Pille für den Mann: Hormonfrei und reversibel Nadine Tröbitscher, 03.06.2024 08:56 Uhr
Verhütung ist noch immer Frauensache. Eine Umfrage zeigt jedoch, dass hierzulande 70 Prozent der Menschen es „auf jeden Fall“ oder „eher“ befürworten würden, wenn auch Männer mit einer Pille zur Schwangerschaftsverhütung beitragen könnten. Doch bislang konnte sich kein Studienkandidat aufgrund der Nebenwirkungen durchsetzen. Forschende am Baylor College of Medicine haben eine hormonfreie Pille für den Mann entwickelt, die gesunde Spermien reversibel ausschaltet und im Mausmodell keine Nebenwirkungen zeigte.
Dass eine Genmutation der Serin-Threonin-Kinase 33 (STK33) zur Unfruchtbarkeit des Mannes führt, ist bereits bekannt. Forschenden ist es gelungen, das Protein auszuschalten – reversibel. Möglich macht dies das modifizierte CDD-2807, das sich als wirksamste Verbindung aus einer „Milliarden-Sammlung von Verbindungen“ herausstellte.

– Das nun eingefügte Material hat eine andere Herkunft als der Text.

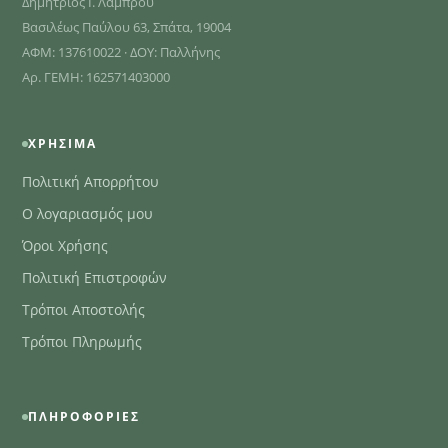
Δημήτριος Ι. Λάμπρου
Βασιλέως Παύλου 63, Σπάτα, 19004
ΑΦΜ: 137610022 · ΔΟΥ: Παλλήνης
Αρ. ΓΕΜΗ: 162571403000
ΧΡΉΣΙΜΑ
Πολιτική Απορρήτου
Ο λογαριασμός μου
Όροι Χρήσης
Πολιτική Επιστροφών
Τρόποι Αποστολής
Τρόποι Πληρωμής
ΠΛΗΡΟΦΟΡΊΕΣ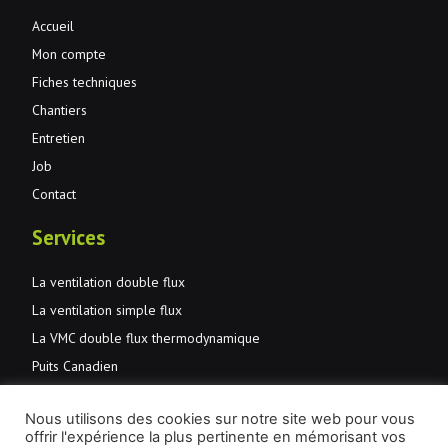
Accueil
Mon compte
Fiches techniques
Chantiers
Entretien
Job
Contact
Services
La ventilation double flux
La ventilation simple flux
La VMC double flux thermodynamique
Puits Canadien
Normes et primes
Nous utilisons des cookies sur notre site web pour vous
JMD Aération et santé
offrir l'expérience la plus pertinente en mémorisant vos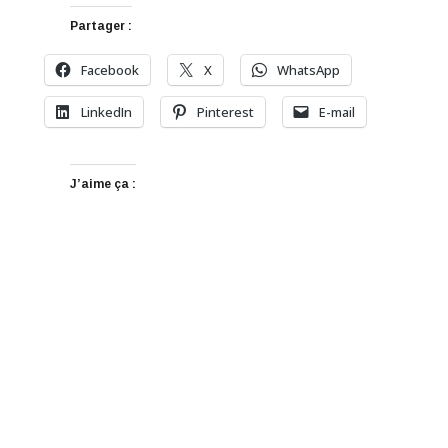
Partager :
Facebook
X
WhatsApp
LinkedIn
Pinterest
E-mail
J’aime ça :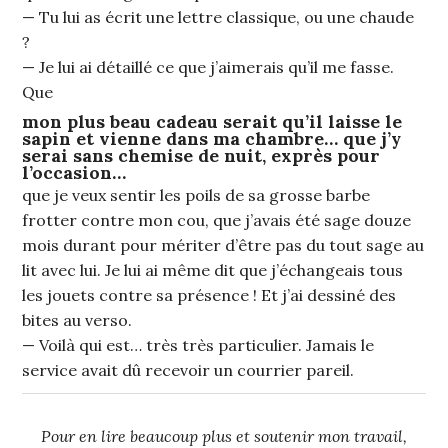
— Tu lui as écrit une lettre classique, ou une chaude
?
— Je lui ai détaillé ce que j’aimerais qu’il me fasse.
Que
mon plus beau cadeau serait qu’il laisse le
sapin et vienne dans ma chambre… que j’y
serai sans chemise de nuit, exprès pour
l’occasion…
que je veux sentir les poils de sa grosse barbe
frotter contre mon cou, que j’avais été sage douze
mois durant pour mériter d’être pas du tout sage au
lit avec lui. Je lui ai même dit que j’échangeais tous
les jouets contre sa présence ! Et j’ai dessiné des
bites au verso.
— Voilà qui est… très très particulier. Jamais le
service avait dû recevoir un courrier pareil.
Pour en lire beaucoup plus et soutenir mon travail,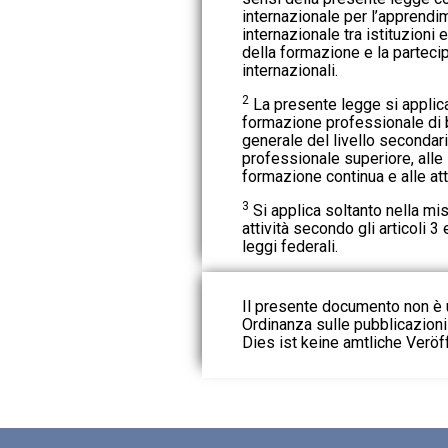
internazionale per l’apprendi
internazionale tra istituzioni
della formazione e la partec
internazionali.
2
La presente legge si applica 
formazione professionale di b
generale del livello secondari
professionale superiore, alle 
formazione continua e alle att
3
Si applica soltanto nella mis
attività secondo gli articoli 3
leggi federali.
Il presente documento non è u
Ordinanza sulle pubblicazioni u
Dies ist keine amtliche Veröf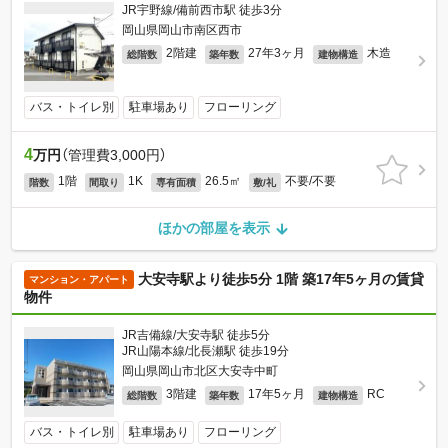
JR宇野線/備前西市駅 徒歩3分
岡山県岡山市南区西市
2階建
27年3ヶ月
木造
総階数
築年数
建物構造
バス・トイレ別
駐車場あり
フローリング
4
万円
（管理費3,000円）
1階
1K
26.5㎡
不要/不要
階数
間取り
専有面積
敷/礼
ほかの部屋を表示
大安寺駅より徒歩5分 1階 築17年5ヶ月の賃貸
マンション・アパート
物件
JR吉備線/大安寺駅 徒歩5分
JR山陽本線/北長瀬駅 徒歩19分
岡山県岡山市北区大安寺中町
3階建
17年5ヶ月
RC
総階数
築年数
建物構造
バス・トイレ別
駐車場あり
フローリング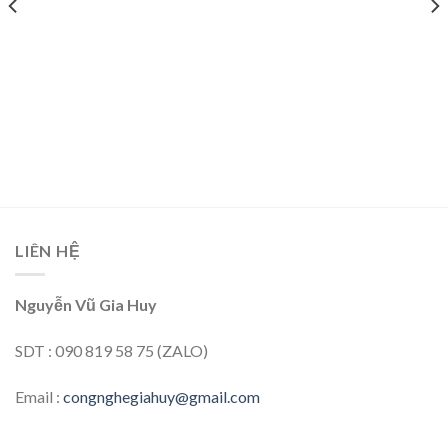
LIÊN HỆ
Nguyễn Vũ Gia Huy
SDT : 090 819 58 75 (ZALO)
Email :
congnghegiahuy@gmail.com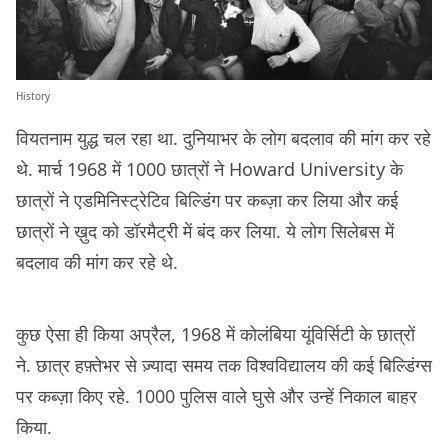
History
वियतनाम युद्ध चल रहा था. दुनियाभर के लोग बदलाव की मांग कर रहे
थे. मार्च 1968 में 1000 छात्रों ने Howard University के
छात्रों ने एडमिनिस्ट्रेटिव बिल्डिंग पर कब्ज़ा कर लिया और कई
छात्रों ने ख़ुद को डॉरमैट्री में बंद कर लिया. ये लोग सिलेबस में
बदलाव की मांग कर रहे थे.
कुछ ऐसा ही किया अप्रैल, 1968 में कोलंबिया यूंविर्सिटी के छात्रों
ने. छात्र हफ़्तेभर से ज़्यादा समय तक विश्वविद्यालय की कई बिल्डिंग्स
पर कब्ज़ा किए रहे. 1000 पुलिस वाले घुसे और उन्हें निकाल बाहर
किया.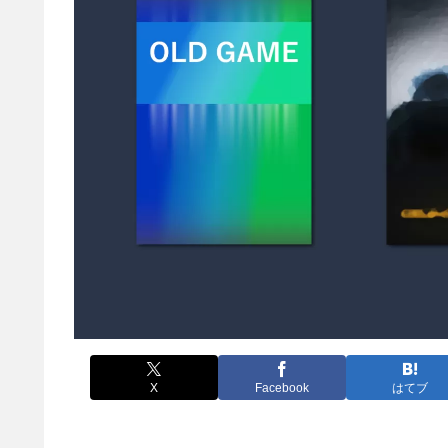
X
Facebook
はてブ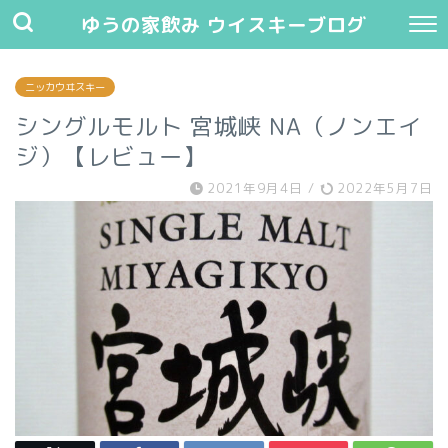
ゆうの家飲み ウイスキーブログ
ニッカウヰスキー
シングルモルト 宮城峡 NA（ノンエイ
ジ）【レビュー】
2021年9月4日
/
2022年5月7日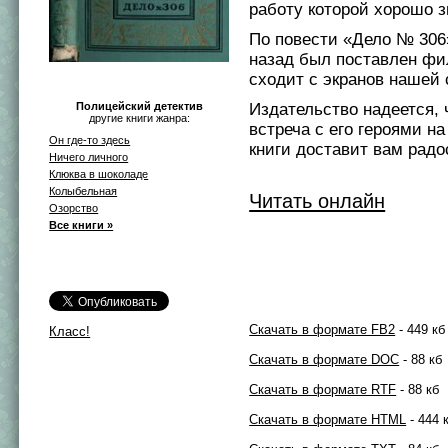
работу которой хорошо з
По повести «Дело № 306
назад был поставлен фи
сходит с экранов нашей 
Издательство надеется, 
Полицейский детектив
другие книги жанра:
встреча с его героями н
Он где-то здесь
книги доставит вам радо
Ничего личного
Клюква в шоколаде
Колыбельная
Читать онлайн
Озорство
Все книги »
Скачать в формате FB2
- 449 кб
Класс!
Скачать в формате DOC
- 88 кб
Скачать в формате RTF
- 88 кб
Скачать в формате HTML
- 444 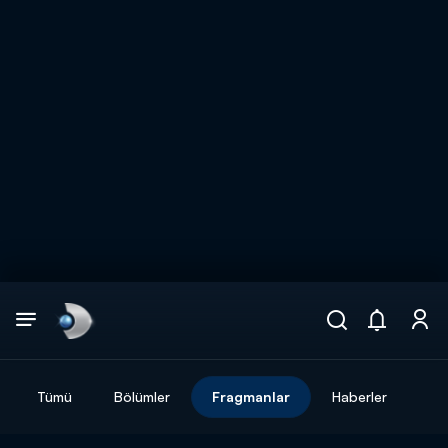
Arama
muhteşem ikili
ARAMA SONUÇLARI
Tümü
Bölümler
Fragmanlar
Haberler
DİĞER SONUÇLAR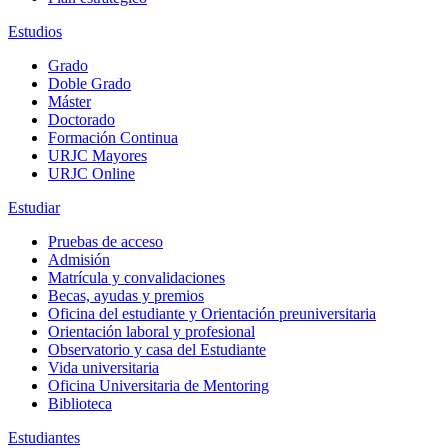
Estudios
Grado
Doble Grado
Máster
Doctorado
Formación Continua
URJC Mayores
URJC Online
Estudiar
Pruebas de acceso
Admisión
Matrícula y convalidaciones
Becas, ayudas y premios
Oficina del estudiante y Orientación preuniversitaria
Orientación laboral y profesional
Observatorio y casa del Estudiante
Vida universitaria
Oficina Universitaria de Mentoring
Biblioteca
Estudiantes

Die Wirksamkeit von CDD-2807 wurde im Mausmodell untersucht und anhand von verschiedenen Dosierungen und Behandlungsplänen die Spermienmotilität und -anzahl sowie die Fähigkeit, Weibchen zu befruchten, untersucht. Dabei zeigte sich, dass der Wirkstoffkandidat die Blut-Hoden-Schranke überwinden und so die Beweglichkeit und die Anzahl der Spermien beeinflussen kann, und dass in einer geringen Dosis.
Wirkung ist reversibel
„Wir waren erfreut zu sehen, dass die Mäuse keine Anzeichen von Toxizität durch die Behandlung mit CDD-2807 zeigten, dass sich die Verbindung nicht im Gehirn anreicherte und dass die Behandlung die Hodengröße nicht veränderte“, so Co-Studienautorin Courtney M. Sutton. „Wichtig ist, dass die empfängnisverhütende Wirkung reversibel war.“
Ziel des Teams ist es jetzt, CDD-2807 an Primaten zu untersuchen und herauszufinden, ob die Wirkung auf menschliche Spermien vergleichbar ist.
Andere hormonfreie Wirkstoffkandidaten
Eine hormonfreie und spontan einzusetzende Antibabypille für den Mann könnte laut einer US-Studie aus dem vergangenen Jahr den Durchbruch bringen. Jochen Buck und Lonny Levin vom Weill Cornell Medical College in New York forschten an dem Wirkstoff TDI-11861. Dieser wurde erstmals erfolgreich an Mäusen getestet. DI-11861 hemmt in männlichen Mäusen die lösliche Adenylcyclase (sAC). Die Spontanpille soll kurz vor dem Sex eingenommen werden.
2022 war YCT529 im Gespräch. Der Wirkstoffkandidat konnte die Spermienproduktion innerhalb von vier Wochen drastisch verringern – zumindest im Tierversuch. Eine entscheidende Rolle spielt Vitamin A, das an der Bildung von Spermien beteiligt ist. In den Hoden befinden sich Vitamin-A-Rezeptoren. Kommt kein Vitamin A an, so werden die Rezeptoren grob gesagt nicht stimuliert und die Bildung von Spermien bleibt aus. Der Wirkstoff besetzt als Inhibitor diese Retinsäurerezeptoren, sodass ankommendes Vitamin A nicht andocken kann – der Mann kann keine Spermien produzieren.